Write out all the data verbatim. Skip images.

================

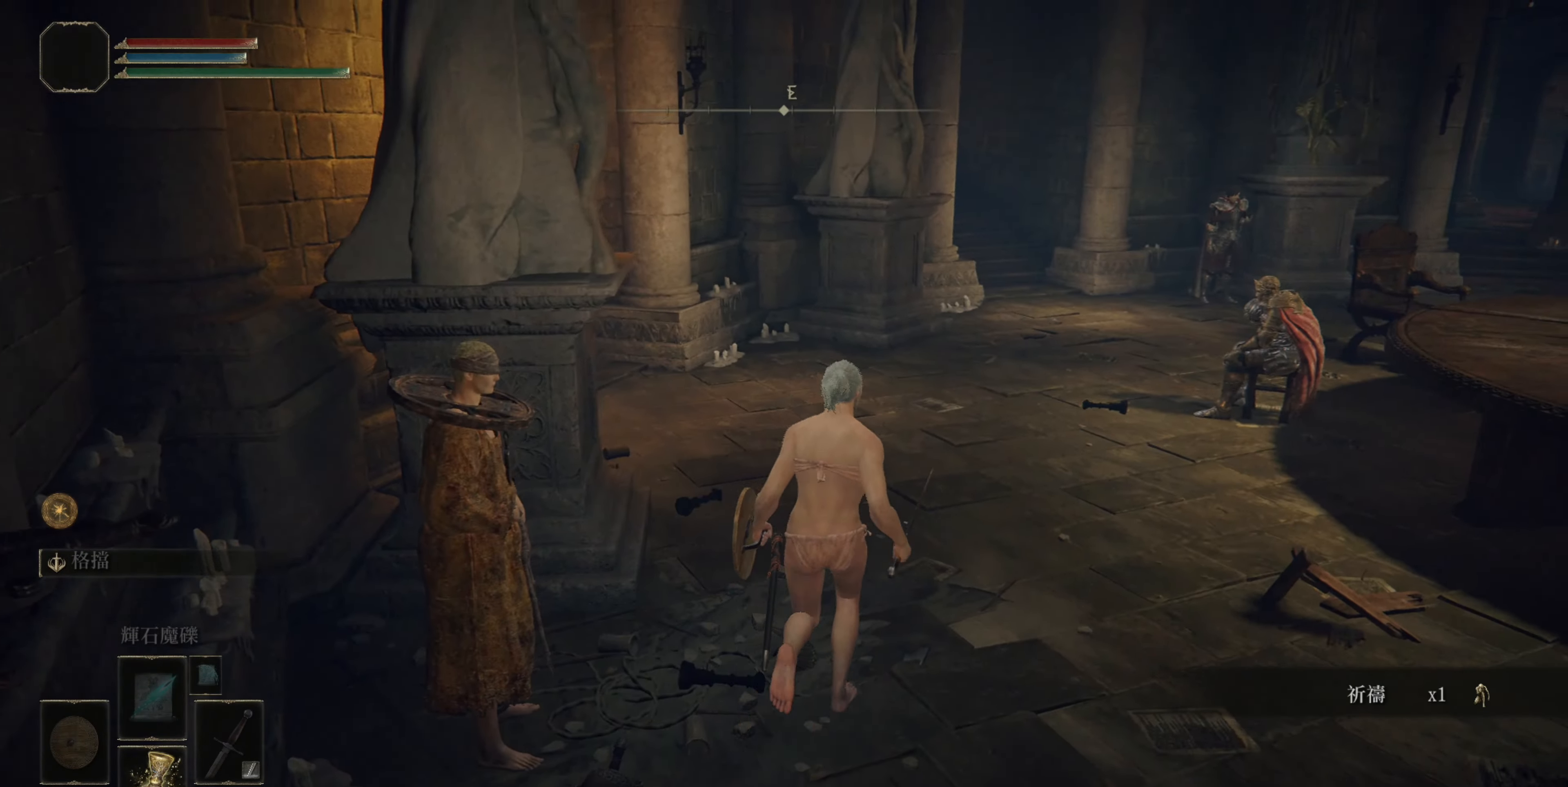
{"buttons": [], "left_stick": "up", "right_stick": "center", "events": [[17, "right_stick", "right"], [117, "right_stick", "center"], [400, "right_stick", "right"], [483, "right_stick", "center"]]}
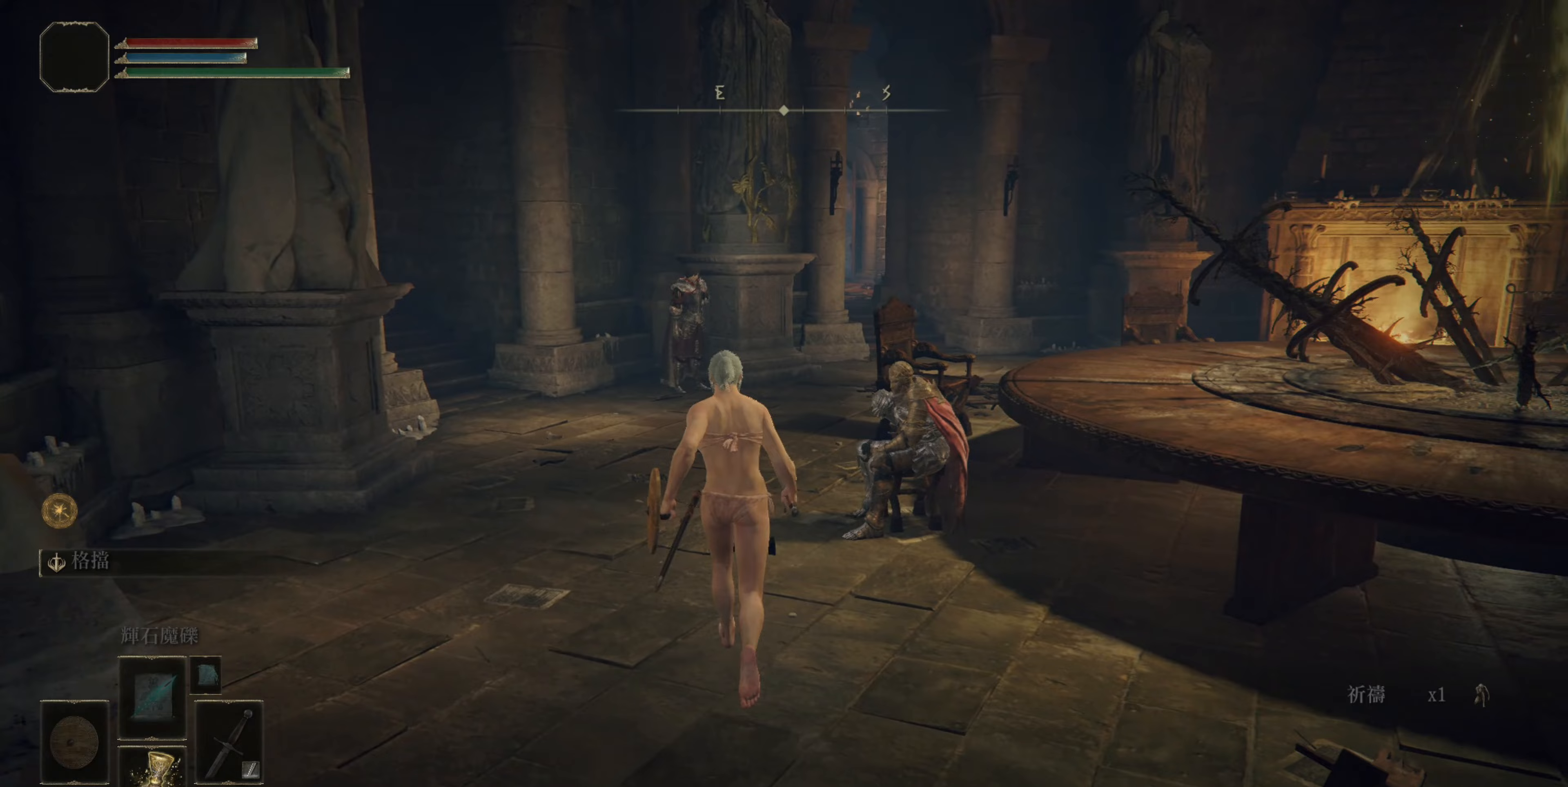
{"buttons": ["TRIANGLE"], "left_stick": "center", "right_stick": "center", "events": [[267, "left_stick", "center"], [483, "TRIANGLE", "down"]]}
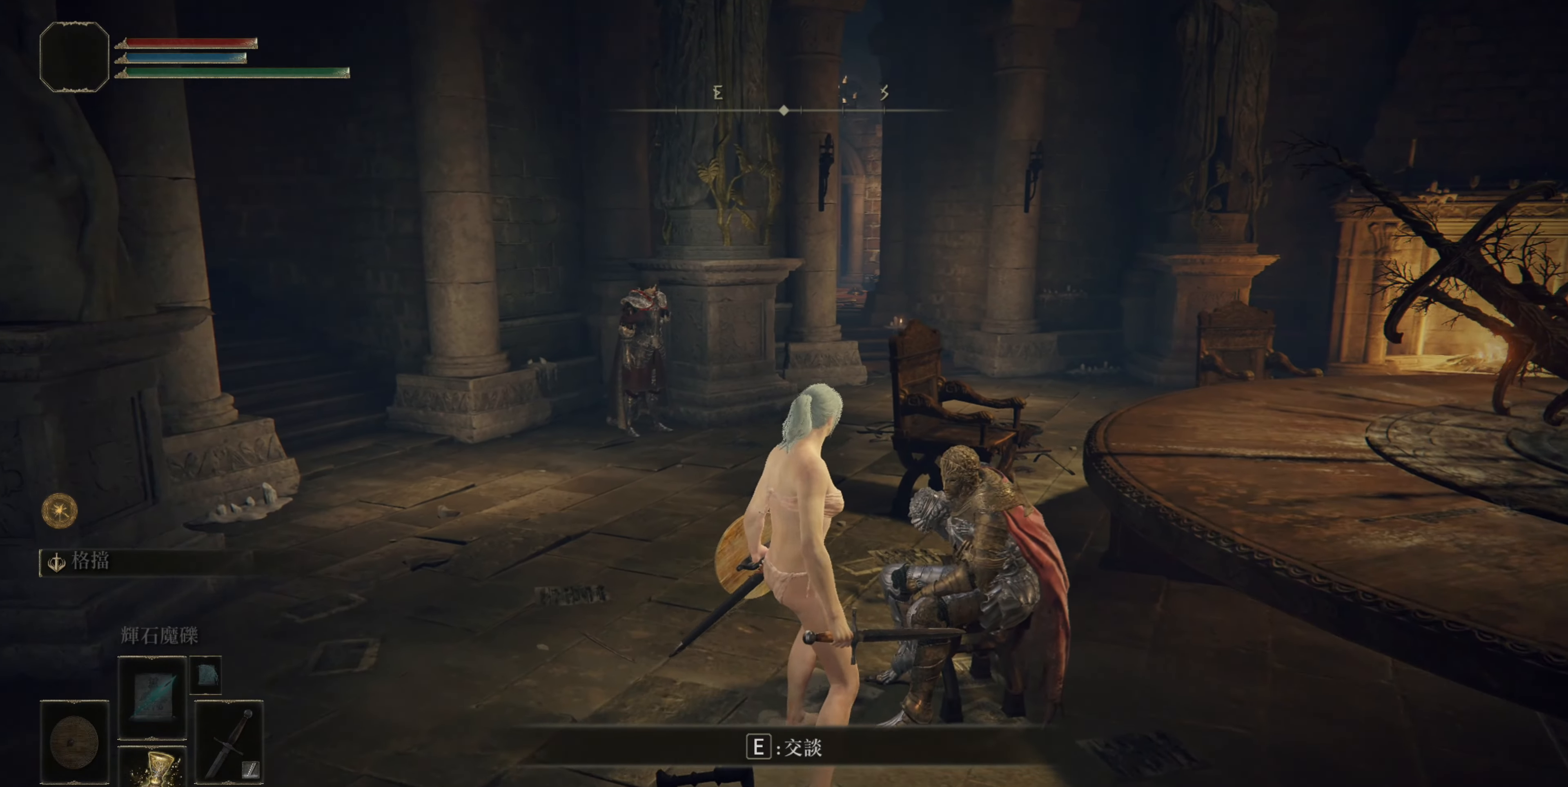
{"buttons": [], "left_stick": "center", "right_stick": "center", "events": [[33, "TRIANGLE", "up"], [183, "right_stick", "up-right"], [283, "right_stick", "center"]]}
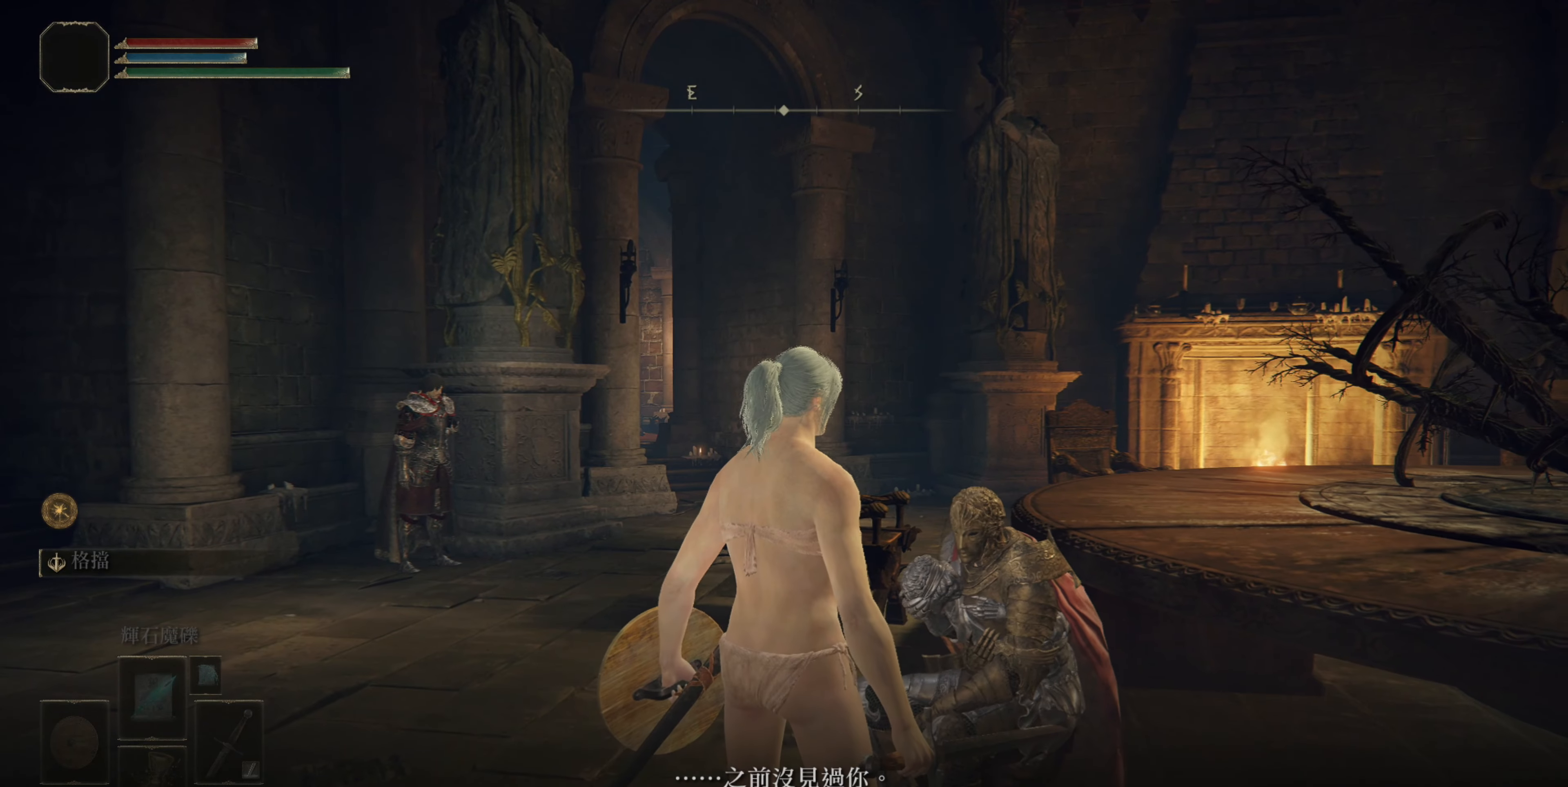
{"buttons": [], "left_stick": "center", "right_stick": "center", "events": [[83, "CROSS", "down"], [133, "CROSS", "up"]]}
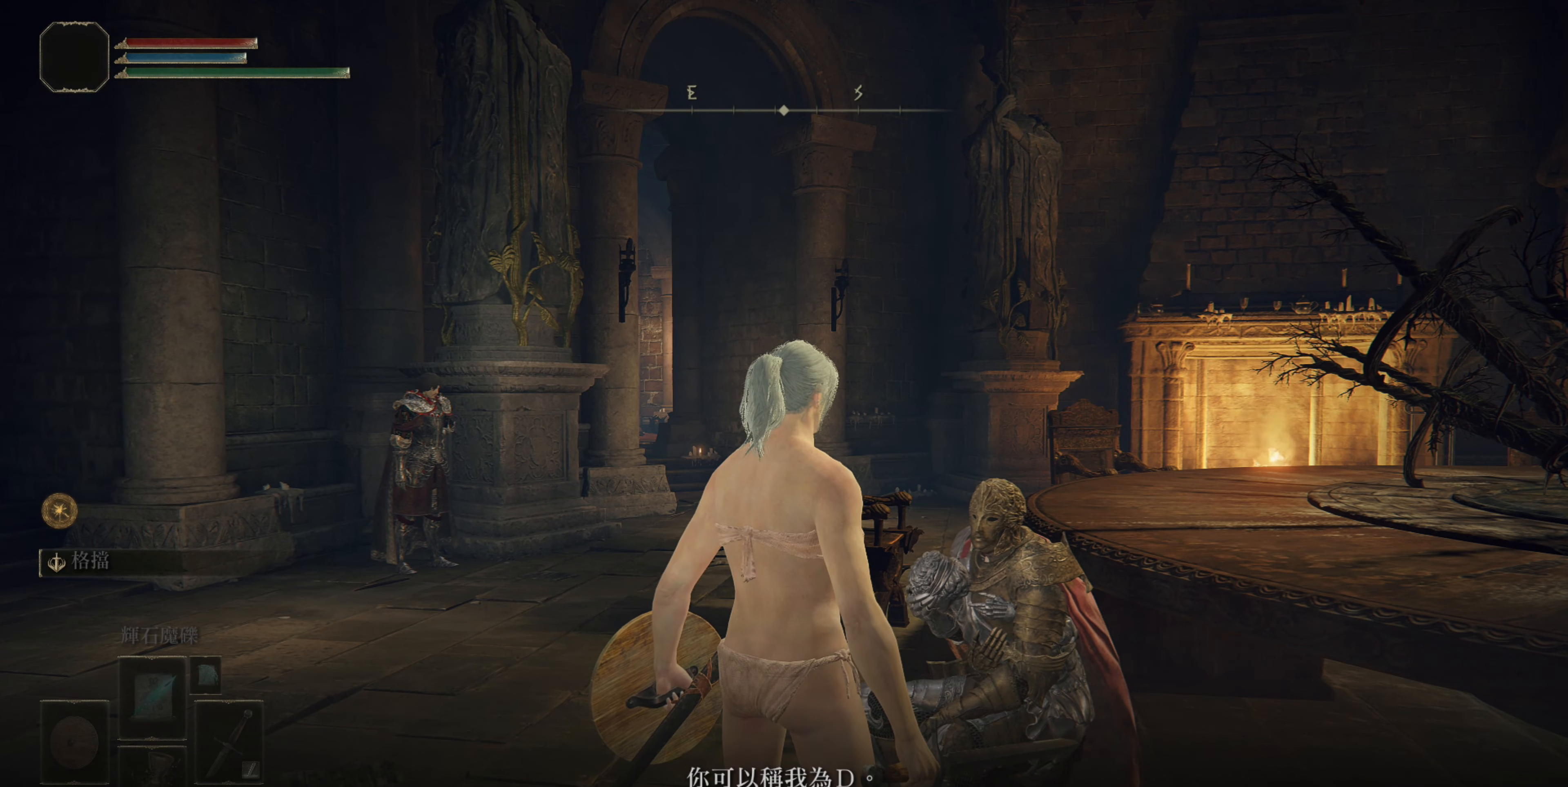
{"buttons": [], "left_stick": "center", "right_stick": "center", "events": []}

================

_Answer to the exercise:_
{"buttons": [], "left_stick": "up", "right_stick": "center", "events": [[17, "right_stick", "right"], [117, "right_stick", "center"], [400, "right_stick", "right"], [483, "right_stick", "center"]]}
{"buttons": ["TRIANGLE"], "left_stick": "center", "right_stick": "center", "events": [[267, "left_stick", "center"], [483, "TRIANGLE", "down"]]}
{"buttons": [], "left_stick": "center", "right_stick": "center", "events": [[33, "TRIANGLE", "up"], [183, "right_stick", "up-right"], [283, "right_stick", "center"]]}
{"buttons": [], "left_stick": "center", "right_stick": "center", "events": [[83, "CROSS", "down"], [133, "CROSS", "up"]]}
{"buttons": [], "left_stick": "center", "right_stick": "center", "events": []}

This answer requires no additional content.